The freight industry has slammed a double-digit hike in import and export charges by the country’s largest port operator, saying it is unjustified during a global trade slump.
The International Forwarders and Customs Brokers Association of Australia (IFCBAA) said DP World’s announcement that would increase terminal access charges by up to 13 per cent from May 1 was “out of step with industry and community expectations”.
DP World is Australia’s leading container terminal stevedore, operating terminals in Brisbane, Melbourne and Sydney. The IFCBAA said any increased costs would have to be passed through the supply chain, with the consumer paying more.
Terminal access charges, previously known as infrastructure charges, are collected by stevedores from land transport companies when collecting or delivering laden containers.
“Importers and transport providers should not be paying ever escalating fees landside, which should be borne by shipping lines,” the association said.
Import access charges will increase 13 per cent in Sydney and Brisbane to $126.60 and $124, respectively, per container from May.
Melbourne import charges will rise 11 per cent to $139.20 per container.
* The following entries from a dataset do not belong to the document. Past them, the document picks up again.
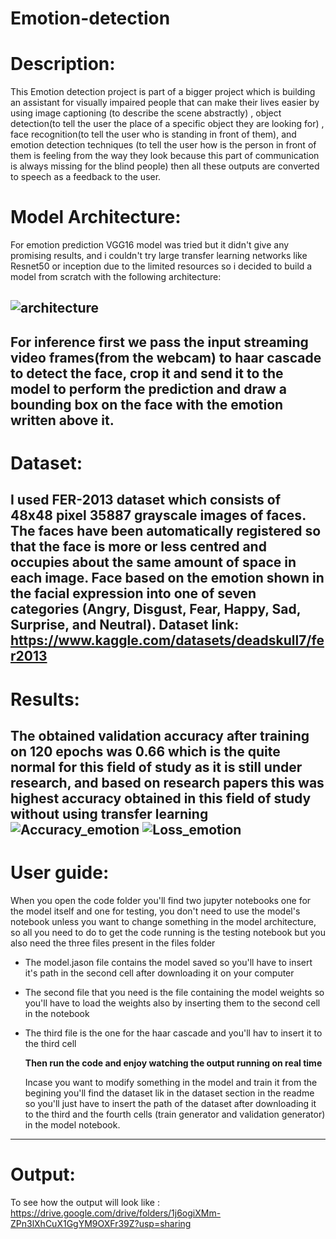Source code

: # Emotion-detection
# Description:
This Emotion detection project is part of a bigger project which is building an assistant for visually impaired people that can make their lives easier by using image captioning (to describe the scene abstractly) , object detection(to tell the user the place of a specific object they are looking for) , face recognition(to tell the user who is standing in front of them), and emotion detection techniques (to tell the user how is the person in front of them is feeling from the way they look because this part of communication is always missing for the blind people)  then all these outputs are converted to speech as a feedback to the user.

# Model Architecture:
For emotion prediction VGG16 model was tried but it didn't give any promising results, and i couldn't try large transfer learning networks like Resnet50 or inception due to the limited resources so i decided to build a model from scratch with the following architecture:

![architecture](https://user-images.githubusercontent.com/103740764/185250305-a58ed432-efc6-409f-aa2c-d3f821623056.png)
-------------------------------------------------------------------------------------------------------------------------------------------------------------------------
For inference first we pass the input streaming video frames(from the webcam) to haar cascade to detect the face, crop it and send it to the model to perform the prediction and draw a bounding box on the face with the emotion written above it.
-------------------------------------------------------------------------------------------------------------------------------------------------------------------------
# Dataset:
 I used FER-2013 dataset which consists of 48x48 pixel 35887 grayscale images of faces. The faces have been automatically registered so that the face is more or less centred and occupies about the same amount of space in each image.
Face based on the emotion shown in the facial expression into one of seven categories (Angry, Disgust, Fear, Happy, Sad, Surprise, and Neutral). 
Dataset link:
https://www.kaggle.com/datasets/deadskull7/fer2013
-----------------------------------------------------------------------------------------------------------------------------------------------------------------------
# Results:
The obtained validation accuracy after training on 120 epochs was 0.66 which is the quite normal for this field of study as it is still under research, and based on research papers this was highest accuracy obtained in this field of study without using transfer learning
![Accuracy_emotion](https://user-images.githubusercontent.com/103740764/185254429-003f2284-cb58-4263-a90d-09e324106272.png)
![Loss_emotion](https://user-images.githubusercontent.com/103740764/185254436-57aa3761-2c56-4d66-b018-41eb93d7f5f7.png)
-------------------------------------------------------------------------------------------------------------------------------------------------------------------------
# User guide:
When you open the code folder you'll find two jupyter notebooks one for the model itself and one for testing, you don't need to use the model's notebook unless you want to change something in the model architecture, so all you need to do to get the code running is the testing notebook but you also need the three files present in the files folder
- The model.jason file contains the model saved so you'll have to insert it's path in the second cell after downloading it on your computer
- The second file that you need is the file containing the model weights so you'll have to load the weights also by inserting them to the second cell in the notebook
- The third file is the one for the haar cascade and you'll hav to insert it to the third cell

  **Then run the code and enjoy watching the output running on real time**
  
  Incase you want to modify something in the model and train it from the begining you'll find the dataset lik in the dataset section in the readme so you'll just have to insert the path of the dataset after downloading it to the third and the fourth cells (train generator and validation generator) in the model notebook.
-------------------------------------------------------------------------------------------------------------------------------------------------------------------------
# Output:
To see how the output will look like :
https://drive.google.com/drive/folders/1j6ogiXMm-ZPn3lXhCuX1GgYM9OXFr39Z?usp=sharing
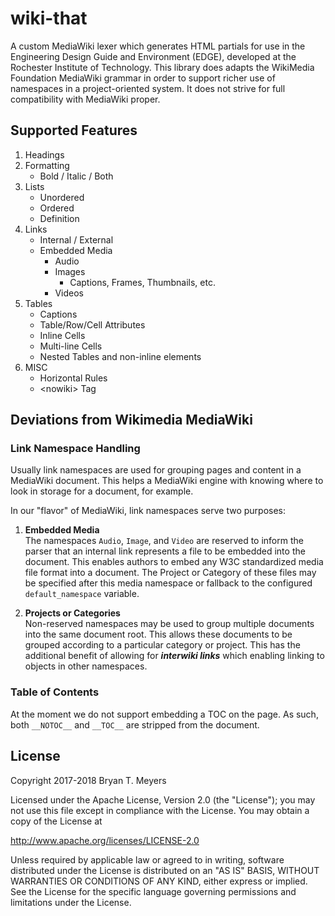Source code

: # wiki-that
A custom MediaWiki lexer which generates HTML partials for 
use in the Engineering Design Guide and Environment (EDGE),
developed at the Rochester Institute of Technology. This 
library does adapts the WikiMedia Foundation MediaWiki grammar
in order to support richer use of namespaces in a 
project-oriented system. It does not strive for full compatibility
with MediaWiki proper.

## Supported Features

1. Headings
2. Formatting
    * Bold / Italic / Both
3. Lists
    * Unordered
    * Ordered
    * Definition
4. Links
    * Internal / External
    * Embedded Media
        * Audio
        * Images
            * Captions, Frames, Thumbnails, etc.
        * Videos
5. Tables
    * Captions
    * Table/Row/Cell Attributes
    * Inline Cells
    * Multi-line Cells
    * Nested Tables and non-inline elements
6. MISC
    * Horizontal Rules
    * \<nowiki> Tag

## Deviations from Wikimedia MediaWiki

### Link Namespace Handling
Usually link namespaces are used for grouping pages and content
in a MediaWiki document. This helps a MediaWiki engine with knowing 
where to look in storage for a document, for example.

In our "flavor" of MediaWiki, link namespaces serve two purposes:

1. **Embedded Media**   
   The namespaces `Audio`, `Image`, and `Video` are reserved
   to inform the parser that an internal link represents a file
   to be embedded into the document. This enables authors to embed
   any W3C standardized media file format into a document. The
   Project or Category of these files may be specified after this
   media namespace or fallback to the configured `default_namespace` 
   variable.
   
2. **Projects or Categories**  
   Non-reserved namespaces may be used to group multiple documents
   into the same document root. This allows these documents to be
   grouped according to a particular category or project. This has
   the additional benefit of allowing for ***interwiki links***
   which enabling linking to objects in other namespaces.

### Table of Contents

At the moment we do not support embedding a TOC on the page. As such, 
both `__NOTOC__` and `__TOC__` are stripped from the document. 

## License

Copyright 2017-2018 Bryan T. Meyers

Licensed under the Apache License, Version 2.0 (the "License");
you may not use this file except in compliance with the License.
You may obtain a copy of the License at

http://www.apache.org/licenses/LICENSE-2.0

Unless required by applicable law or agreed to in writing, software
distributed under the License is distributed on an "AS IS" BASIS,
WITHOUT WARRANTIES OR CONDITIONS OF ANY KIND, either express or implied.
See the License for the specific language governing permissions and
limitations under the License.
Export charges will rise 12.5 per cent to $89.50 per container at all three ports.
The freight industry has been lobbying federal and state governments to reduce what it calls “continued uncontrolled and opaque increases in stevedore infrastructure charges”.
“The issue becomes one of increased costs which then have to be passed through the supply chain and at the end of the day it’s the consumer who has to pay,” the association said.
DP World Australia said its operating costs were increasing, including ongoing investments in terminal equipment, infrastructure and technology.
The company said it recognised the country’s ports had remained a key driver of economic recovery and it had deferred a review of its access charges last year in recognition of the unprecedented challenges faced by both consumers and businesses during COVID-19.
DP World Australia chief operating officer Andrew Adam said the company had been proud of its response to COVID-19 and had worked to facilitate the efficient flow of goods.
The Australian Competition & Consumer Commission, which monitors container stevedores at Adelaide, Brisbane, Fremantle, Melbourne and Sydney ports, said stevedores’ revenue and profit margins had increased despite the pandemic causing the largest contraction in container volumes in a decade.
The ACCC said stevedore revenue from terminal access charges had climbed almost 52 per cent last year but conceded ports had increased capital investments in some areas in 2019-20.
ACCC chair Rod Sims said excessive terminal charges would nullify the benefits of greater competition between stevedores in providing services.